Roy Harper Biography

Harper is, of course, mad.

We're not talking about eccentricity, nor whimsicality nor yet even monster raving loony. We're talking about a man seriously unhinged from reality as more of the population understands it. We're talking about a man who probably doesn't laugh much at You've Been Framed. A man who probably doesn't think that The Sunday Sport is a bit of harmless fun. A man who probably doesn't even think that it doesn't matter who runs the country because it's "all just a game" anyway isn't it?

From Harper's point of view, the world was crumbling long before he was a child. He inhabits not just a nightmare, but a sequence of nightmanres in which the dawn never arrives. In the liner notes for his latest album, Death or Glory?, Harper acknowledges that he has long, rightly or wrongly, perceived himself as a victim.

"Harper is a terrific songwriter," said his one-time manager Peter Jenner in 1988, "But a bit crazy, like all the best people. The great problem for him was seeing all these people who'd nicked his licks doing so much better than he did. People like Jethro Tull, Led Zeppelin and, to some extent, Roger Waters."

The recent traumatic ending of a nine year relationship caused Harper to look at himself again, take apart some of his pieces and put them back together after a fashion. He still doesn't know if it's the right fashion, but he feels stronger. That's what the new album, Death or Glory? is, more or less, all about.

But then, why should you care? After all, Harper is mad, and why should anybody want to hear this self torture made audible? Readers with a fasionably short attention span should skip to the last paragrah about now, and find the answer to that vexed question. Readers capable of following an extended argument, on the other hand, should keep reading.

Roy Harper was born on 12 June a long time ago in Rusholme, Machester. His mother died within the month. His step-mother, a deout Jehova's Witness, instilled in him a little more than hatred of religion.

When not battling with his parents, or fighting at school, he listened to a lot of blues. "Remember, this was a world that was still ethically separated. I was thirteen and ignorant of the social situation in America, but I felt these records were better than what my own culture was turning out."

At 14, he formed a group, De Boys, with his brother David and Harry. At 15, home life became too much and he left, lying about his age to join the RAF, where he performed skiffle at camp concerts and ultimately suffered a self-induced nervous breakdown that led to commital in Lancaster Moor Mental Institute.

After a beating (for dressing without permisson) Harper escaped in his pyjamas through a bathroom window. Some weeks later, in London, he was arrested and jailed for trying to climb the clock tower at St Pancras Station and sundry other misadventures.

During 1964, after getting out of prison, he busked in North Africa, Europe and London for a year, then graduated to the folk clubs. "I sent most of my time being thrown out of folk clubs for not being Nana Mouskouri."

## EXERCISE 1
Rewrite the paragraph of the Roy Harper biography that begins "At 14, he formed a group" as a short list that keeps its main facts.
## EXERCISE 2
From the Roy Harper biography, extract word for word the passage starting with "Harper is, of" and going on through "as a victim.".
The data that comes next is separate from the Roy Harper biography.

## MATERIAL PROVIDED
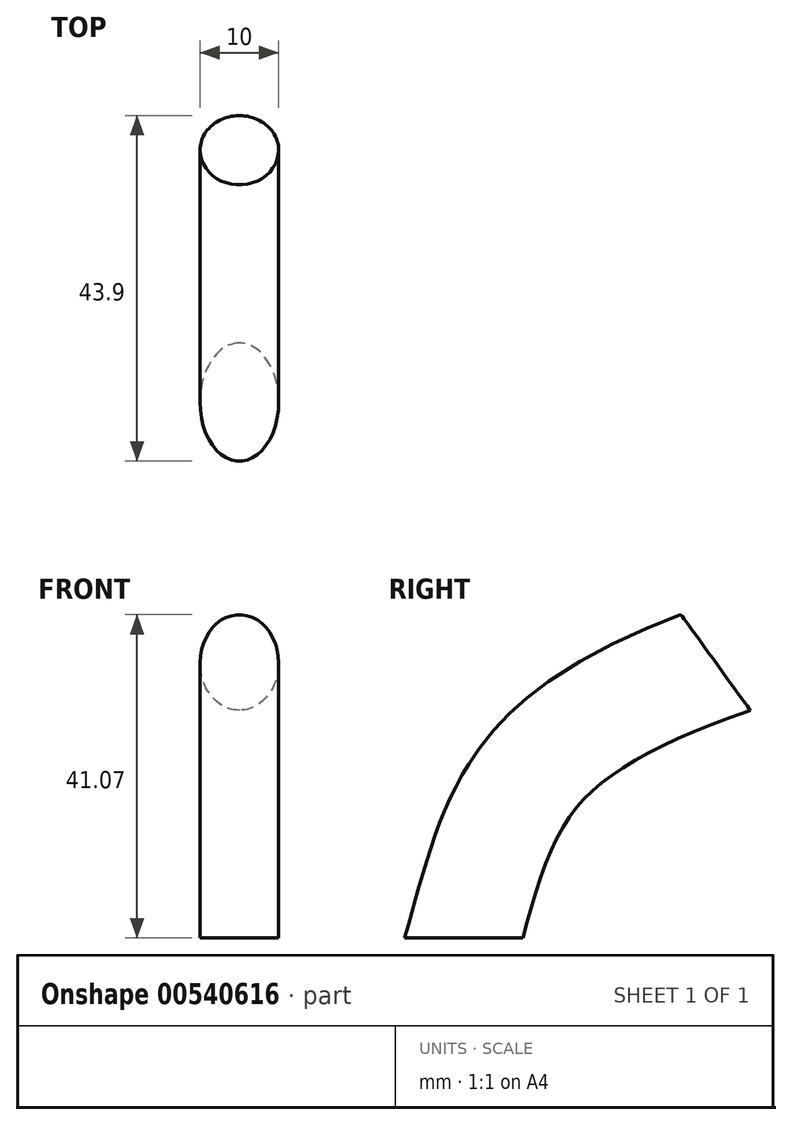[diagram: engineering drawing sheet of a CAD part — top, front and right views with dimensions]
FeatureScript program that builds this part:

## FINISHED ANSWER 1
- At 14, Harper formed a group called De Boys with his brother David and Harry.
- At 15, he left home and lied about his age to join the RAF.
- In the RAF, he performed skiffle at camp concerts.
- He eventually suffered a self-induced nervous breakdown and was committed to Lancaster Moor Mental Institute.

## FINISHED ANSWER 2
Harper is, of course, mad.

We're not talking about eccentricity, nor whimsicality nor yet even monster raving loony. We're talking about a man seriously unhinged from reality as more of the population understands it. We're talking about a man who probably doesn't laugh much at You've Been Framed. A man who probably doesn't think that The Sunday Sport is a bit of harmless fun. A man who probably doesn't even think that it doesn't matter who runs the country because it's "all just a game" anyway isn't it?

From Harper's point of view, the world was crumbling long before he was a child. He inhabits not just a nightmare, but a sequence of nightmanres in which the dawn never arrives. In the liner notes for his latest album, Death or Glory?, Harper acknowledges that he has long, rightly or wrongly, perceived himself as a victim.